**Instructions for the task:** For this exercise, return only the lines in the records below from the one holding "pinky dip: (173, 278)" through the one holding "index dip: (435, 509)", including both, exactly as they appear and without pictures.

**Exercise inputs:**
*** Block opens ***

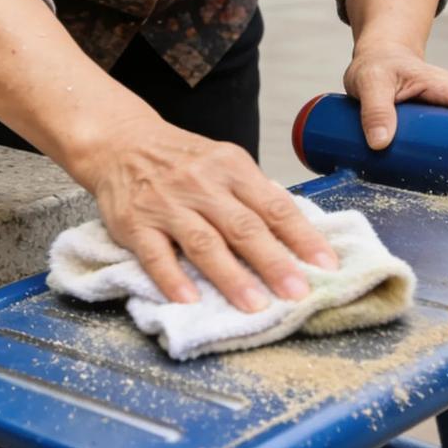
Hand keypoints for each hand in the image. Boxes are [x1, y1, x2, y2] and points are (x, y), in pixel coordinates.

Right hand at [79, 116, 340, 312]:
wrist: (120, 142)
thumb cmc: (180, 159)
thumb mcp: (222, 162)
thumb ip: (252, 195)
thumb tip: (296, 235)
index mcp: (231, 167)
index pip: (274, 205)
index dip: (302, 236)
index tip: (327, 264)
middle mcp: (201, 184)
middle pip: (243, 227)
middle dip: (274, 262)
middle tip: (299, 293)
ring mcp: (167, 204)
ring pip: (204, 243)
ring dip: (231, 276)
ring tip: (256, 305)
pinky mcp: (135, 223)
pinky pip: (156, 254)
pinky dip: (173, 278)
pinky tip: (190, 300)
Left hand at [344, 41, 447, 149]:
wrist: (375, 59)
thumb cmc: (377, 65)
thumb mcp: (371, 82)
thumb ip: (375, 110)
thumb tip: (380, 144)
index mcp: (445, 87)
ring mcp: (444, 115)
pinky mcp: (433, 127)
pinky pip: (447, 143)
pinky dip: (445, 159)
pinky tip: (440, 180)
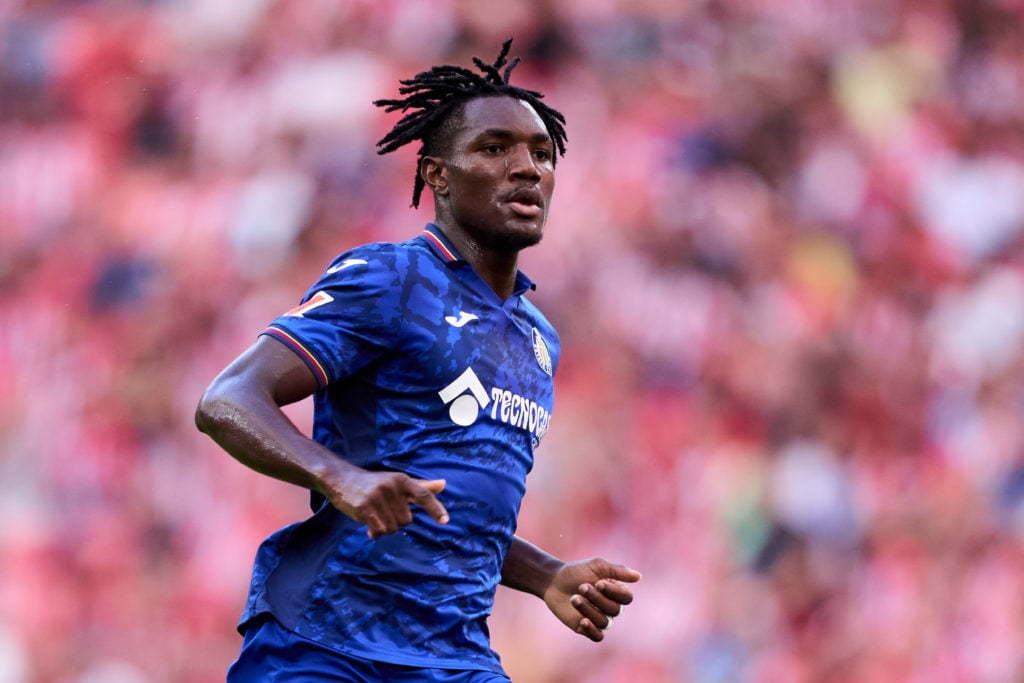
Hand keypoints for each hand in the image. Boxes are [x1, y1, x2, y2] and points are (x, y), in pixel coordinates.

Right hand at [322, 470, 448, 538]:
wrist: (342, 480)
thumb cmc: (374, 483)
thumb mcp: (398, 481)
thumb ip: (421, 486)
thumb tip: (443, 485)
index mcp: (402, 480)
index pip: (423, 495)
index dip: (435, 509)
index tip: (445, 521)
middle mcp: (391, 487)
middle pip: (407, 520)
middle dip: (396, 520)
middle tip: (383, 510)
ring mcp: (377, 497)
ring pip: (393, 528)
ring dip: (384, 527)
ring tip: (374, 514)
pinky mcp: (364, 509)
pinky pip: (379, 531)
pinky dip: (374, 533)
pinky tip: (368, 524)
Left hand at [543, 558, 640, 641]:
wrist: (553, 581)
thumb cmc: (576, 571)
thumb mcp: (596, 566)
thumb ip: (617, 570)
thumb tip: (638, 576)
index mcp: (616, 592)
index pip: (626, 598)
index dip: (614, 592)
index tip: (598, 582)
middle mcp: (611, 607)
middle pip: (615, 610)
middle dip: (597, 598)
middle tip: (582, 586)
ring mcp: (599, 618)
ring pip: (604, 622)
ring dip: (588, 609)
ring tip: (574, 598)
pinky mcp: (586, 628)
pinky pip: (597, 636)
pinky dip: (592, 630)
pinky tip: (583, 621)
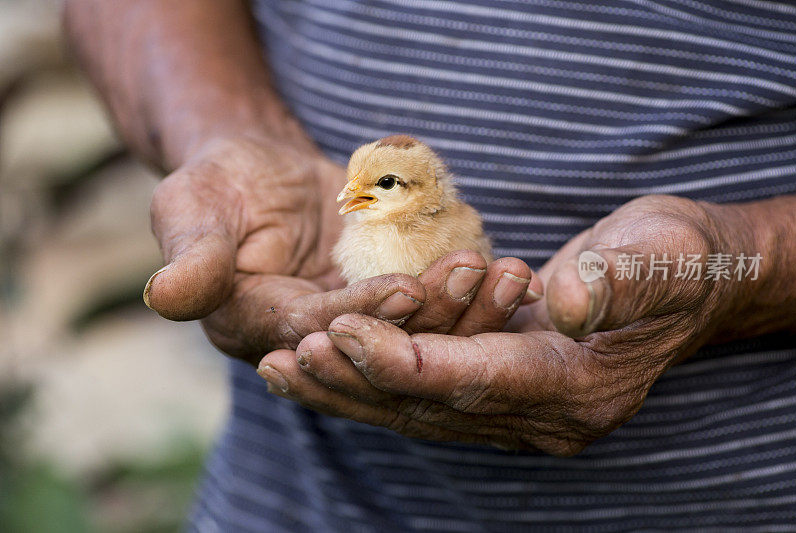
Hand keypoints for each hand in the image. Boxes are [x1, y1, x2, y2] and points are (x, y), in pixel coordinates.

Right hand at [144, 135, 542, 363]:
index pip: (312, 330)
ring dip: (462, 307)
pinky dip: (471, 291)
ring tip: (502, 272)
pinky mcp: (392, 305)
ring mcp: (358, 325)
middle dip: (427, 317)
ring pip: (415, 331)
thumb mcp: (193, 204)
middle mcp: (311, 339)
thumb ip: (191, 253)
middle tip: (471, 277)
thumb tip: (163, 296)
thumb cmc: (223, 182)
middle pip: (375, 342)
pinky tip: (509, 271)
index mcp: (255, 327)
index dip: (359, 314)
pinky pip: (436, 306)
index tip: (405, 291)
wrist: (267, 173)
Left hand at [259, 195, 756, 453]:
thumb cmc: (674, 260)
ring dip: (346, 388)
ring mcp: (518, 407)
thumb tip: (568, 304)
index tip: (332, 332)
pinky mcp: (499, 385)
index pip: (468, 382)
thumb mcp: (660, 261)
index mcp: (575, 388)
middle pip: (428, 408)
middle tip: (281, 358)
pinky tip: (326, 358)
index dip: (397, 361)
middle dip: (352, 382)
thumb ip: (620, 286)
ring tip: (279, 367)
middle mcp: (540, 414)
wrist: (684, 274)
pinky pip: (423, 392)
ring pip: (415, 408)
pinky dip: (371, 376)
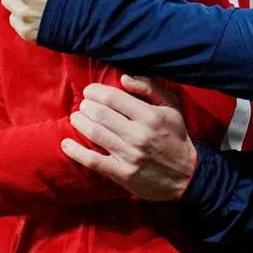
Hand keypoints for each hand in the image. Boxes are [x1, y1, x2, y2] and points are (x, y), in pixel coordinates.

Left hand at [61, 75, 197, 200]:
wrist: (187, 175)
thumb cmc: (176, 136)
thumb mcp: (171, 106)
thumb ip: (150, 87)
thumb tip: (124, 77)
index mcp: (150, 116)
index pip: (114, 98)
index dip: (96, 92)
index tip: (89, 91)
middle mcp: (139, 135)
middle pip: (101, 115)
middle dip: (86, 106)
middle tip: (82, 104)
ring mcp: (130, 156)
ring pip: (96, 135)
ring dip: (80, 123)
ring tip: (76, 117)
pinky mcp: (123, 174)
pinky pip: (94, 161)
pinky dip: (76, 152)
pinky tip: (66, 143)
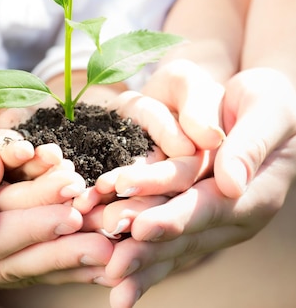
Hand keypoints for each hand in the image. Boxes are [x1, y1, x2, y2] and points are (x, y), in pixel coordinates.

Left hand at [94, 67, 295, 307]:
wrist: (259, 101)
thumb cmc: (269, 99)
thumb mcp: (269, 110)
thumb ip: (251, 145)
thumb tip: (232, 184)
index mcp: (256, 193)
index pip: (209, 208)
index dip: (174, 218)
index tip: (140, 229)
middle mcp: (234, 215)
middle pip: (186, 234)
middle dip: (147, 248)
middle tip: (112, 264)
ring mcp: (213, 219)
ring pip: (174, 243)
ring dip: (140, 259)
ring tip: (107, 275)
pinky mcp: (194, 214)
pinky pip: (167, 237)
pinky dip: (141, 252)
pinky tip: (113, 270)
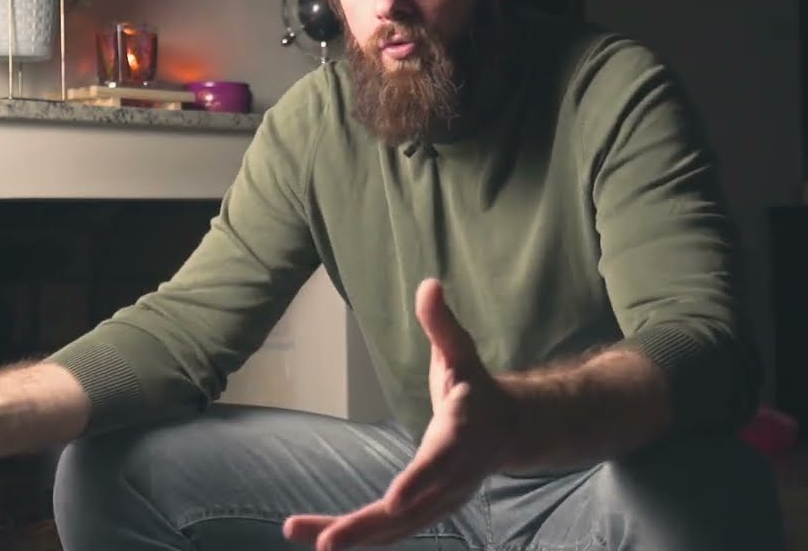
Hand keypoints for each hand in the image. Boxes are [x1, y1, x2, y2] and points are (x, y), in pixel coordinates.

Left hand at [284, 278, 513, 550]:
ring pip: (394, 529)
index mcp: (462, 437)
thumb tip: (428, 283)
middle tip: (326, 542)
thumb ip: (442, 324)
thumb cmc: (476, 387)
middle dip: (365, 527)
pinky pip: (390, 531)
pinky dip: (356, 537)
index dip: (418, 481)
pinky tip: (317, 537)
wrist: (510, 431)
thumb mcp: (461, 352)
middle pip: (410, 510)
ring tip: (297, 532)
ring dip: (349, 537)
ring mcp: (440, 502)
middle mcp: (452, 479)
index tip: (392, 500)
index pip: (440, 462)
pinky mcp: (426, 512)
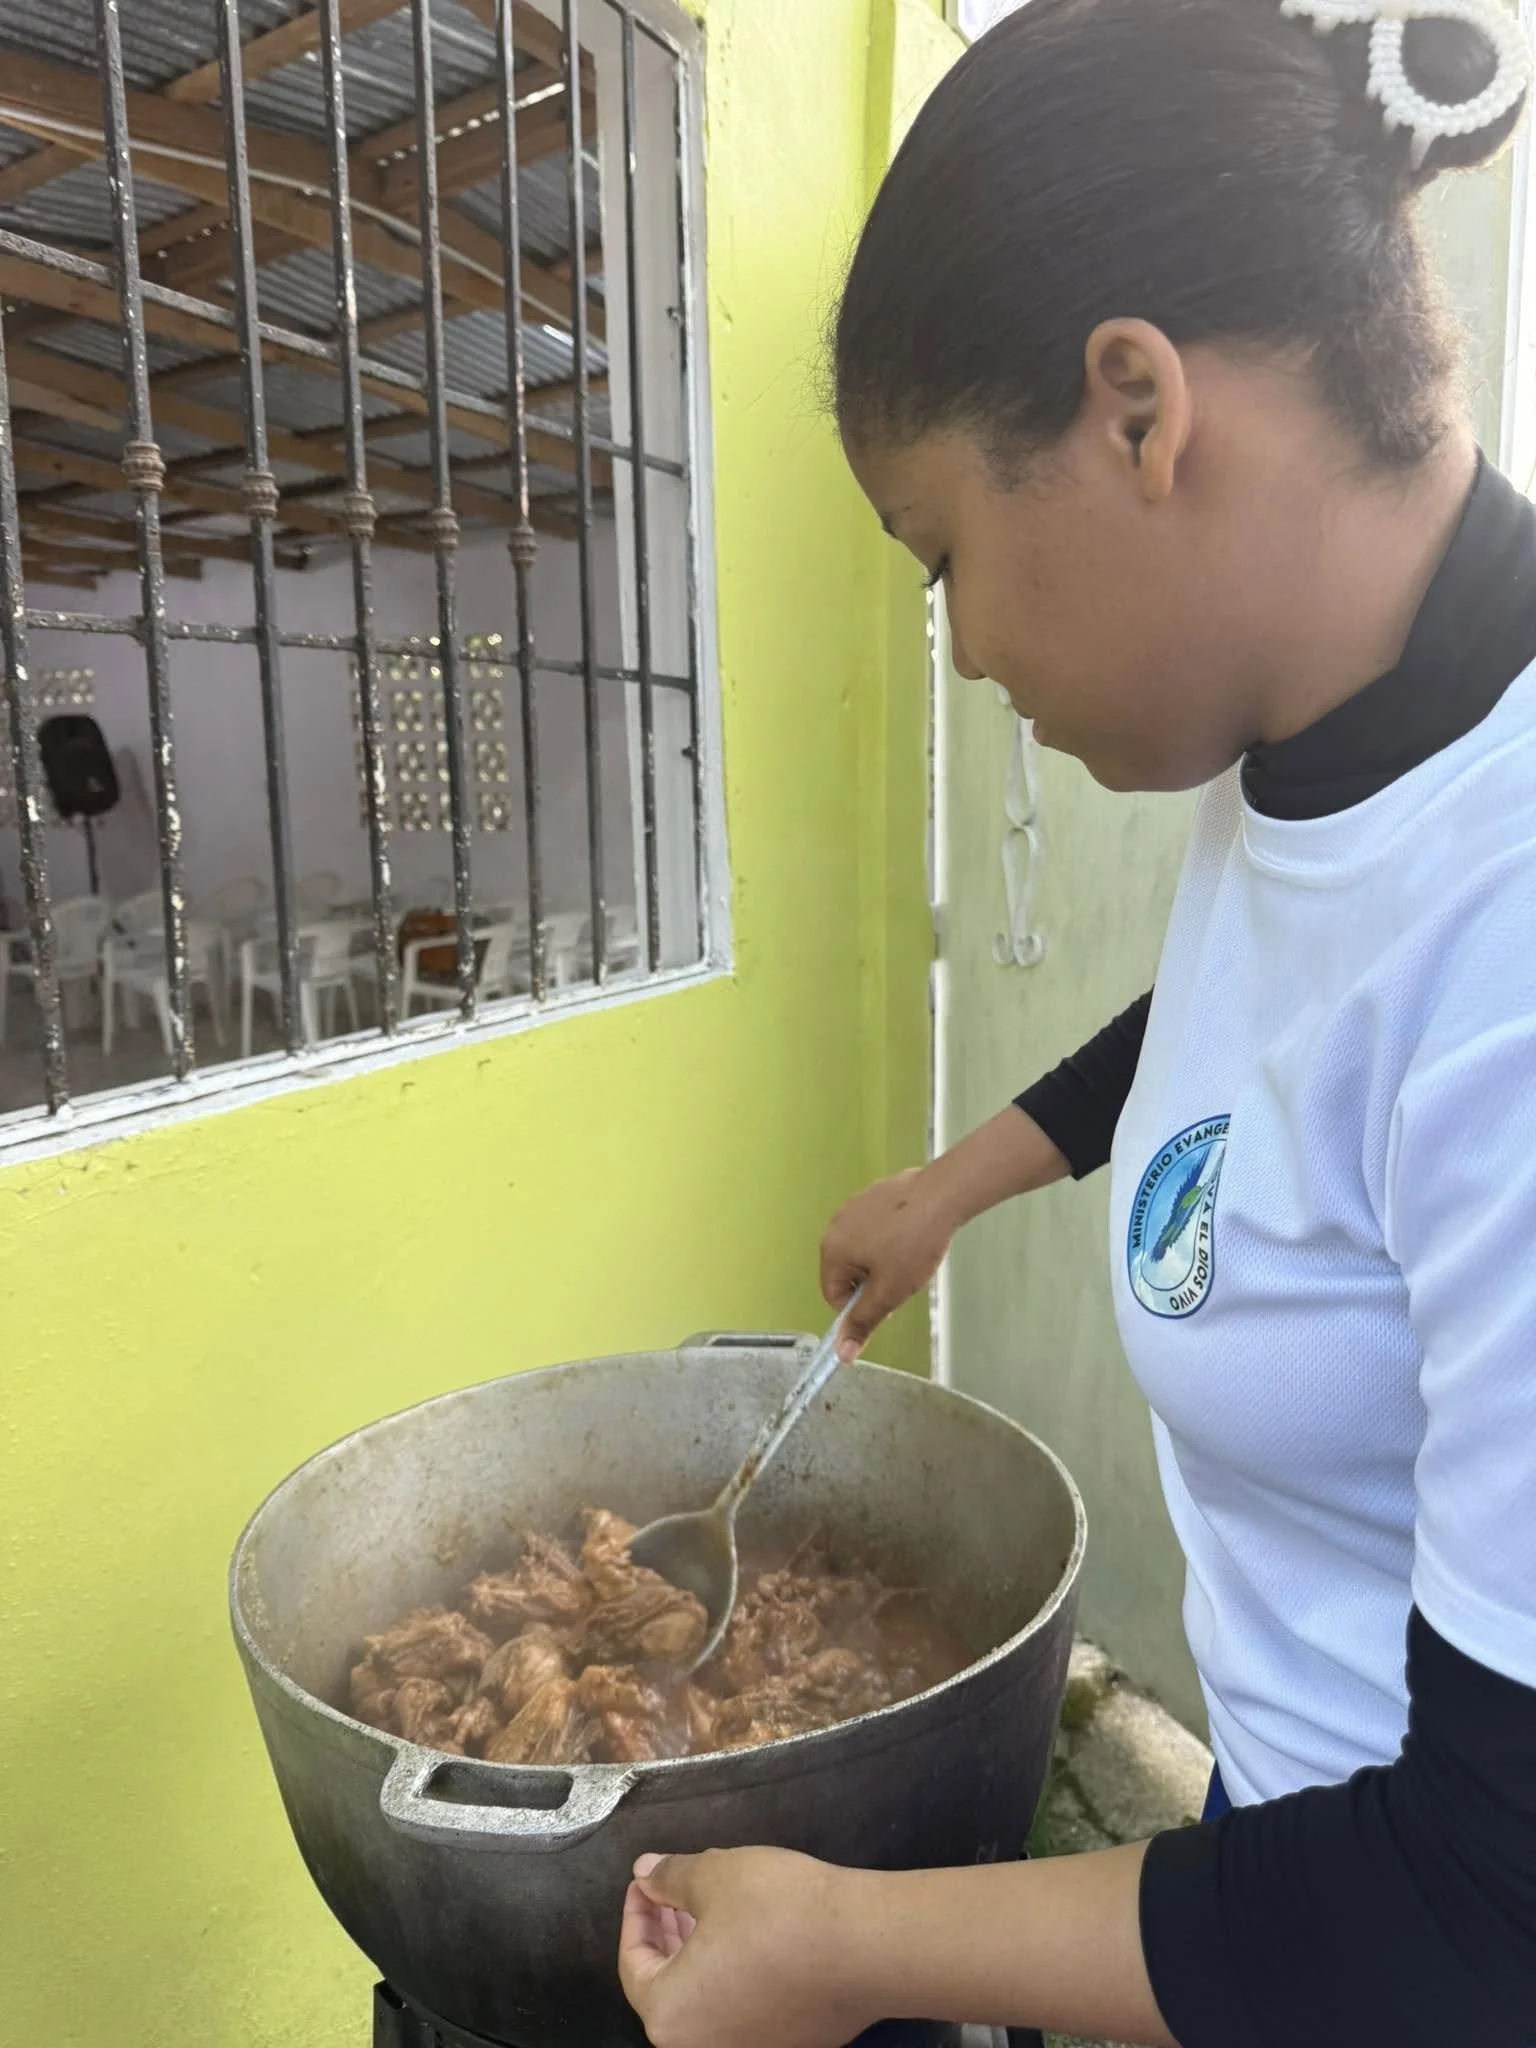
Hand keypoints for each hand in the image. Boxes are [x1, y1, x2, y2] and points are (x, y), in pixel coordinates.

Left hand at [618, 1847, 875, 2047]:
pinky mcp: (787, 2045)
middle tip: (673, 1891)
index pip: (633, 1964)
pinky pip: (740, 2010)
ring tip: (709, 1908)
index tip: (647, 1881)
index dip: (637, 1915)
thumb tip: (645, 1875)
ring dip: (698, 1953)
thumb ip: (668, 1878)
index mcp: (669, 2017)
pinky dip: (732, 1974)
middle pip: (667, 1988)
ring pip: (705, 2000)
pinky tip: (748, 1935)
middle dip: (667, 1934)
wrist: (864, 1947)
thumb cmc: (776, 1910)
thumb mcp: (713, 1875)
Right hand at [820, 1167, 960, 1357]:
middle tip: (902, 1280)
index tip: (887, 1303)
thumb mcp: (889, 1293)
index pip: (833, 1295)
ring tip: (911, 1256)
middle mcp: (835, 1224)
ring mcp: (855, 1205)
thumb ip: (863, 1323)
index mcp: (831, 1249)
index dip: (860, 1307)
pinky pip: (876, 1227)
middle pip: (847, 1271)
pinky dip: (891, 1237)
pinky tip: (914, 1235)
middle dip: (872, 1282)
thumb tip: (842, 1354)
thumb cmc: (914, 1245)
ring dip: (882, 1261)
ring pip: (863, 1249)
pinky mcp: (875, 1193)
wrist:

*** Block closes ***

**Response to the task:**
pinky dip: (173, 278)
pinky tip: (190, 300)
Left hand at [344, 41, 447, 149]:
wrist: (375, 59)
thumb cmc: (377, 65)
thumb mcp: (371, 82)
thumb ip: (375, 110)
thumb tip: (380, 144)
index mcp: (445, 87)
ring mcp: (444, 115)
pinky mcp: (433, 127)
pinky pip: (447, 143)
pinky dip: (445, 159)
pinky tip: (440, 180)
Hand keypoints for each hand in the image. Boxes are [x1, y1, x2, y2] and points are (x, y), in pixel coordinates.

Right hand at [322, 470, 448, 538]:
wrist: (342, 480)
thumb cmc: (374, 483)
thumb mcp: (398, 481)
thumb ip: (421, 486)
thumb tip: (443, 485)
index mcp: (402, 480)
index pip: (423, 495)
index dip: (435, 509)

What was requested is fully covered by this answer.